When to use this feature

In general, usage of this feature is recommended for scenarios when both the following are true:

• You're consistently seeing greater than 1-5% overall rate of 429 responses
• You've a consistent, predictable hot partition

If you aren't seeing 429 responses and your end to end latency is acceptable, then no action to reconfigure RU/s per partition is required. If you have a workload that has consistent traffic with occasional unpredictable spikes across all your partitions, it's recommended to use autoscale and burst capacity (preview). Autoscale and burst capacity will ensure you can meet your throughput requirements. If you have a small amount of RU/s per partition, you can also use the partition merge (preview) to reduce the number of partitions and ensure more RU/s per partition for the same total provisioned throughput.

Getting started

To get started using distributed throughput across partitions, enroll in the preview by submitting a request for the Azure Cosmos DB Throughput Redistribution Across Partitions feature via the Preview Features page in your Azure Subscription overview page. You can also select the Register for preview button in the eligibility check page to open the Preview Features page.

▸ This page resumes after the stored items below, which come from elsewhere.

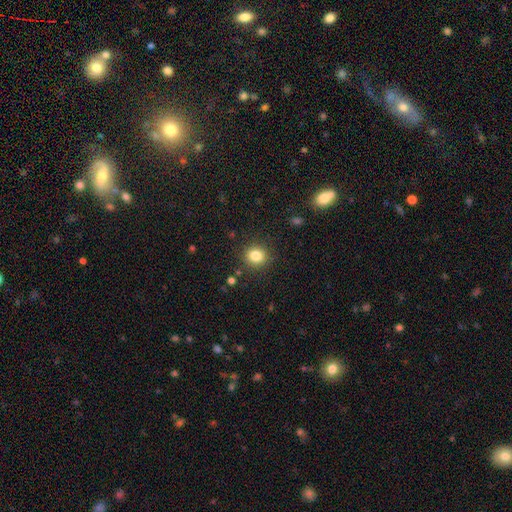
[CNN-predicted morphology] Overall: smooth (83%). How rounded: round (80%). Merging: none (88%).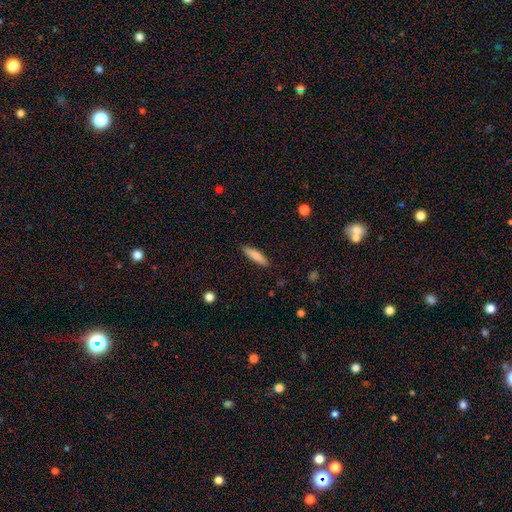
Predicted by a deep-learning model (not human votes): Q: Smooth or featured?
A: smooth (83%); runner-up: featured or disk (11%)
Q: How rounded?
A: cigar-shaped (76%); runner-up: in between (23%)
Q: Merging?
A: none (88%); runner-up: minor disturbance (9%)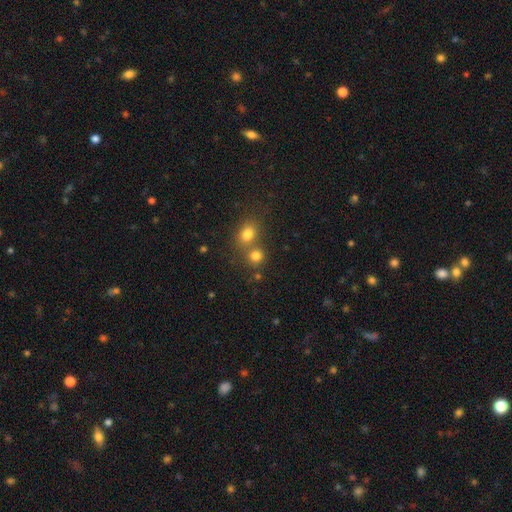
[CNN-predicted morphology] Smooth or featured? Predicted: smooth (p=0.78). How rounded? Predicted: round (p=0.78). Merging? Predicted: none (p=0.51).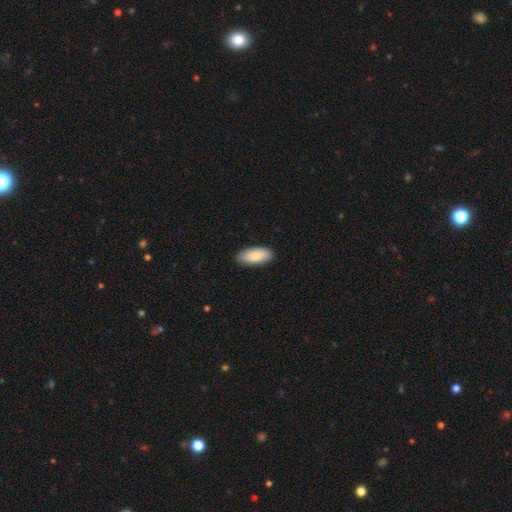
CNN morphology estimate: smooth_or_featured: smooth (p=0.83) [alt: featured or disk p=0.11]
how_rounded: in between (p=0.88) [alt: cigar-shaped p=0.10]
merging: none (p=0.88) [alt: minor disturbance p=0.09]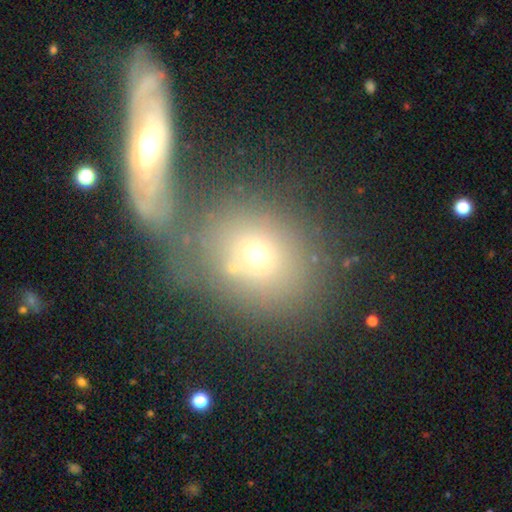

Before submitting your request:

• Ensure that you have at least 1 Azure Cosmos DB account in the subscription. This may be an existing account or a new one you've created to try out the preview feature. If you have no accounts in the subscription when the Azure Cosmos DB team receives your request, it will be declined, as there are no accounts to apply the feature to.
• Verify that your Azure Cosmos DB account(s) meet all the preview eligibility criteria.

The Azure Cosmos DB team will review your request and contact you via email to confirm which account(s) in the subscription you want to enroll in the preview.

To check whether an Azure Cosmos DB account is eligible for the preview, you can use the built-in eligibility checker in the Azure portal. From your Azure Cosmos DB account overview page in the Azure portal, navigate to Diagnose and solve problems -> Throughput and Scaling -> Throughput redistribution across partition. Run the Check eligibility for throughput redistribution across partitions preview diagnostic.

Example scenario

Suppose we have a workload that keeps track of transactions that take place in retail stores. Because most of our queries are by StoreId, we partition by StoreId. However, over time, we see that some stores have more activity than others and require more throughput to serve their workloads. We're seeing rate limiting (429) for requests against those StoreIds, and our overall rate of 429 responses is greater than 1-5%. Meanwhile, other stores are less active and require less throughput. Let's see how we can redistribute our throughput for better performance.

Step 1: Identify which physical partitions need more throughput

There are two ways to identify if there's a hot partition.

Option 1: Use Azure Monitor metrics

To verify if there's a hot partition, navigate to Insights > Throughput > Normalized RU Consumption (%) By PartitionKeyRangeID. Filter to a specific database and container.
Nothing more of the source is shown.